13. And as they were hastening onwards with impetuous and vengeful speed, they were met by two legions, the Pannonian and the Mœsian, both of approved valour, who, if they had acted in harmony, must unquestionably have come off victorious. But while they were hastening onward to attack the barbarians separately, a quarrel arose between them on the subject of their honour and dignity, which impeded all their operations.
14. And when intelligence of this dissension reached the Sarmatians, who are a most sagacious people, they, without waiting for any regular signal of battle, attacked the Mœsians first; and while the soldiers, being surprised and in disorder, were slowly making ready their arms, many of them were killed; on which the barbarians with increased confidence attacked the Pannonians, and broke their line also; and when the line of battle was once disordered, they redoubled their efforts, and would have destroyed almost all of them, if some had not saved themselves from the danger of death by a precipitate flight.
15. Amid these calamitous inflictions of adverse fortune, Theodosius the younger, Duke of Mœsia, then in the first bloom of youth, but afterwards a prince of the highest reputation, in many encounters defeated and vanquished the Free Sarmatians (so called to distinguish them from their rebellious slaves), who had invaded our frontier on the other side, till he exhausted them by his repeated victories; and with such vigour did he crush the assembled crowds combined to resist his arms, that he glutted the very birds and beasts with the blood of the vast numbers justly slain.
16. Those who remained having lost all their pride and spirit, fearing lest a general of such evident promptitude and courage should rout or destroy these invading battalions on the very edge of his frontier, or lay ambuscades for them in the recesses of the woods, made from time to time many vain attempts to escape, and at last, discarding all confidence in battle, they begged indulgence and pardon for their past hostility. And being thoroughly subdued, they did nothing for some time contrary to the treaty of peace, being more especially terrified because a strong force of Gallic soldiers had come to the defence of Illyricum.
17. While these events were agitating the empire, and while Claudius was prefect of the Eternal City, the Tiber, which intersects its walls, and which, after receiving the waters of many drains and copious streams, falls into the Tyrrhenian Sea, overflowed its banks, in consequence of an abundance of rain, and extending to a size beyond that of a river, overwhelmed almost everything with its flood.
18. All those parts of the city which lie in the plain were under water, and nothing reared its head above but the hills and other spots of rising ground, which seemed like islands, out of the reach of present danger. And, as the vastness of the inundation permitted of no departure in any direction to save the multitude from dying of famine, great quantities of provisions were brought in barges and boats. But when the bad weather abated, and the river which had burst its bounds returned to its accustomed channel, the citizens discarded all fear, and apprehended no inconvenience for the future.
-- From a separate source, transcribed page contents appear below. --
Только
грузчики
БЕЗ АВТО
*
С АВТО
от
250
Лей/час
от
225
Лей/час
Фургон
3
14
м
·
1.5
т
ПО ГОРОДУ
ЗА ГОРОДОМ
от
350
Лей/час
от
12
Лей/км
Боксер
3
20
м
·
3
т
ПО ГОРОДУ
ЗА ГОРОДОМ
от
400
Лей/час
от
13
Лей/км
19. Claudius, as a prefect, conducted himself very quietly, nor was any sedition in his time provoked by any real grievance. He also repaired many ancient buildings; and among his improvements he built a large colonnade contiguous to the bath of Agrippa, and gave it the name of The Colonnade of Success, because a temple bearing that title is close to it.
[176] For an account of this incantation, see Gibbon, Bohn's edition vol. iii., p. 75, note.
[177] The lines of Theognis are—
"Ἄνδρ’ ὀγαθον πενίη πάντων δάμνησι μάλιστα
Καὶ γήρως πολιοῦ, Κύρνε, καὶ ἠπιάλου
Ἣν δὴ χρὴ φεύγοντα καὶ ες μεγακήτεα ποντον
Ῥίπτειν, καὶ πετρῶν Κύρνε, κατ’ ἠλιβάτων."